Chart analysis data:
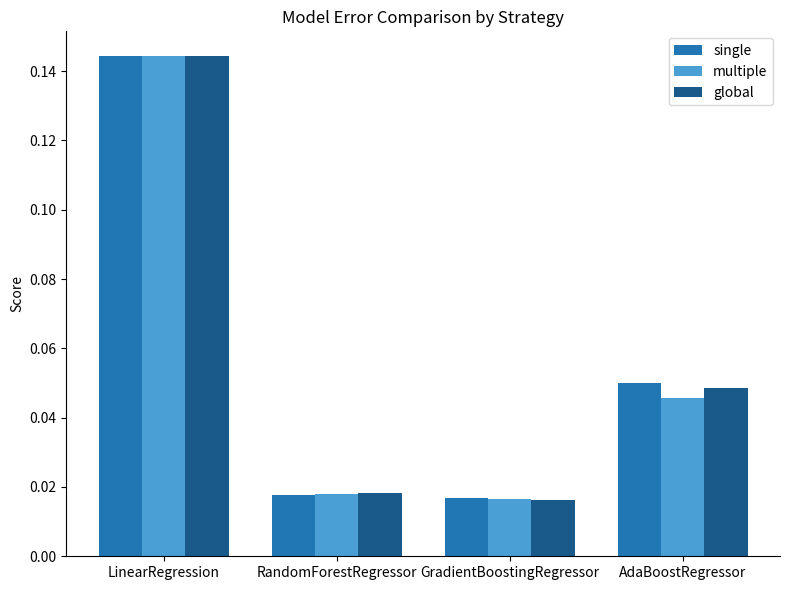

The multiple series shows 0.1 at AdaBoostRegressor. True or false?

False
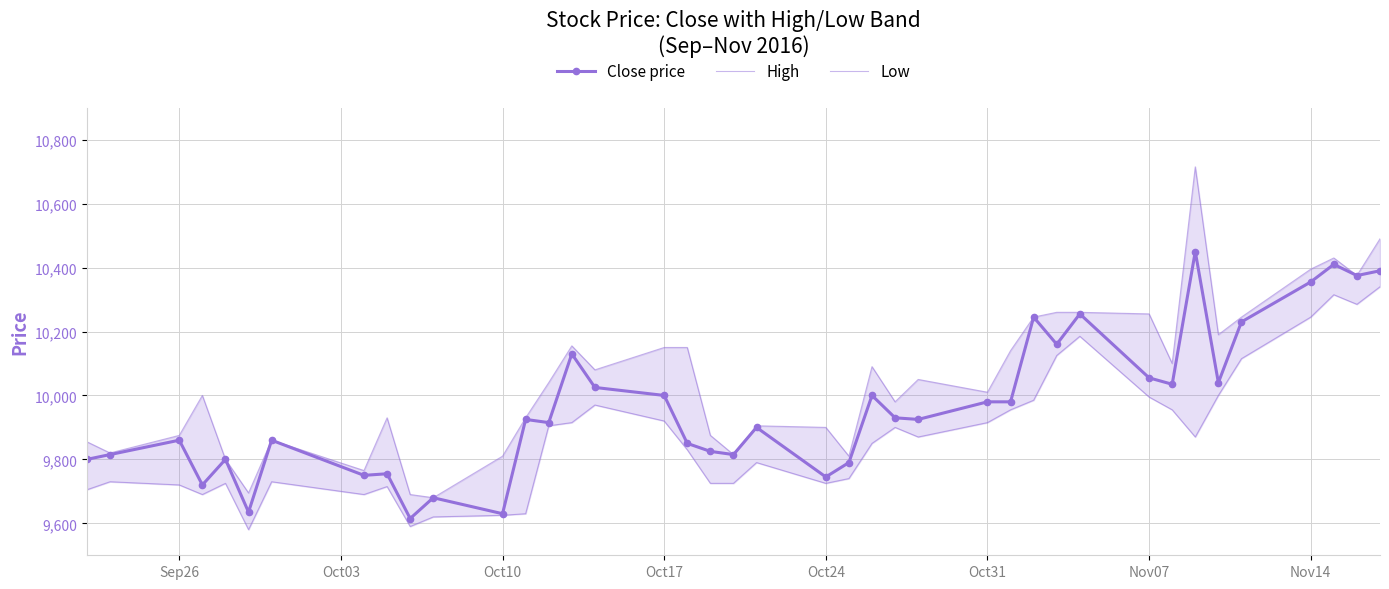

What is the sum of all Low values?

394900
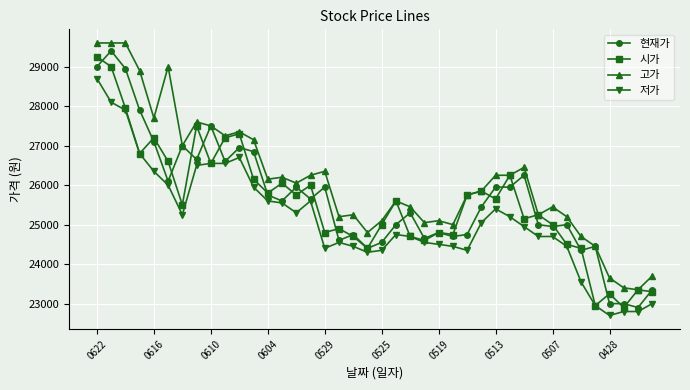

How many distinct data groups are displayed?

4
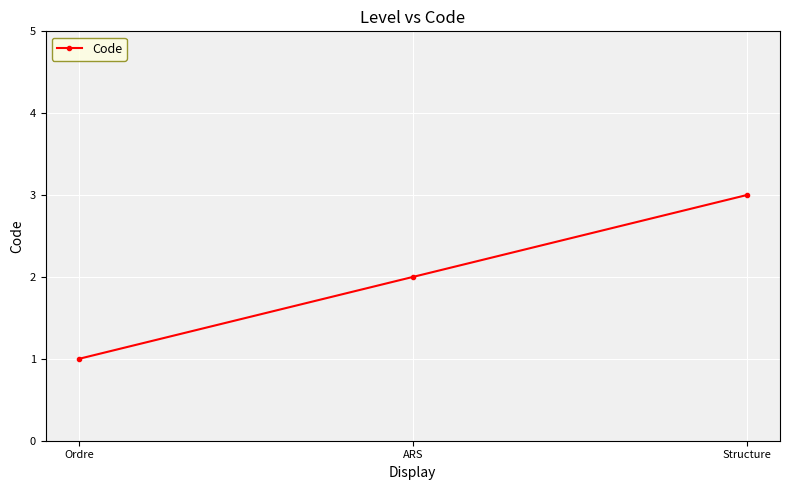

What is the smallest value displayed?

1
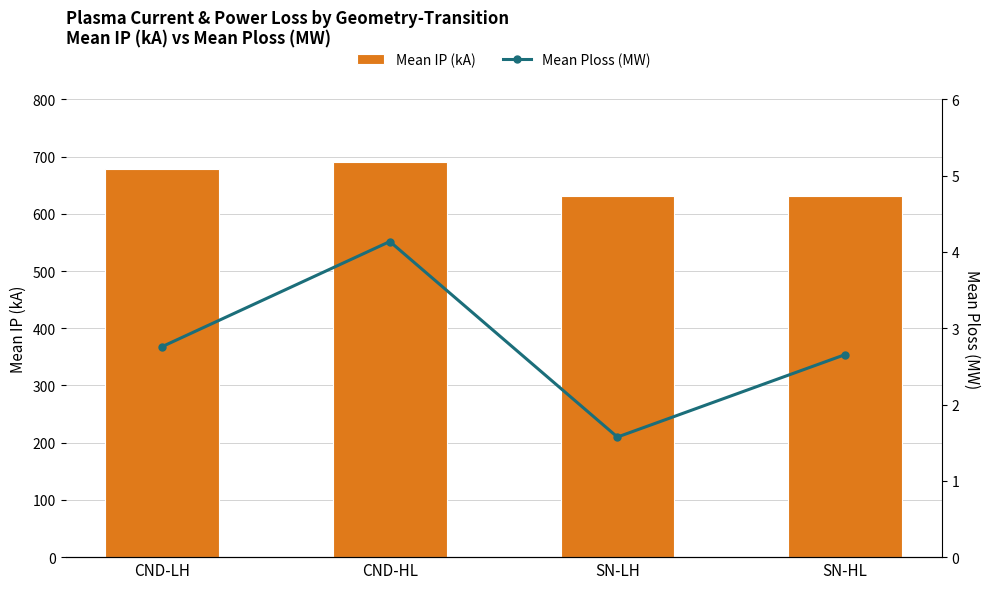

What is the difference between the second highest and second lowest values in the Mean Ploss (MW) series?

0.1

#### [DIRECTIONS]
Reproduce every line of the records above word for word, leaving the pictures out.

#### [TASK OUTPUT]
The multiple series shows 0.1 at AdaBoostRegressor. True or false?

False

What is the sum of all Low values?

394900

How many distinct data groups are displayed?

4

What is the smallest value displayed?

1

What is the difference between the second highest and second lowest values in the Mean Ploss (MW) series?

0.1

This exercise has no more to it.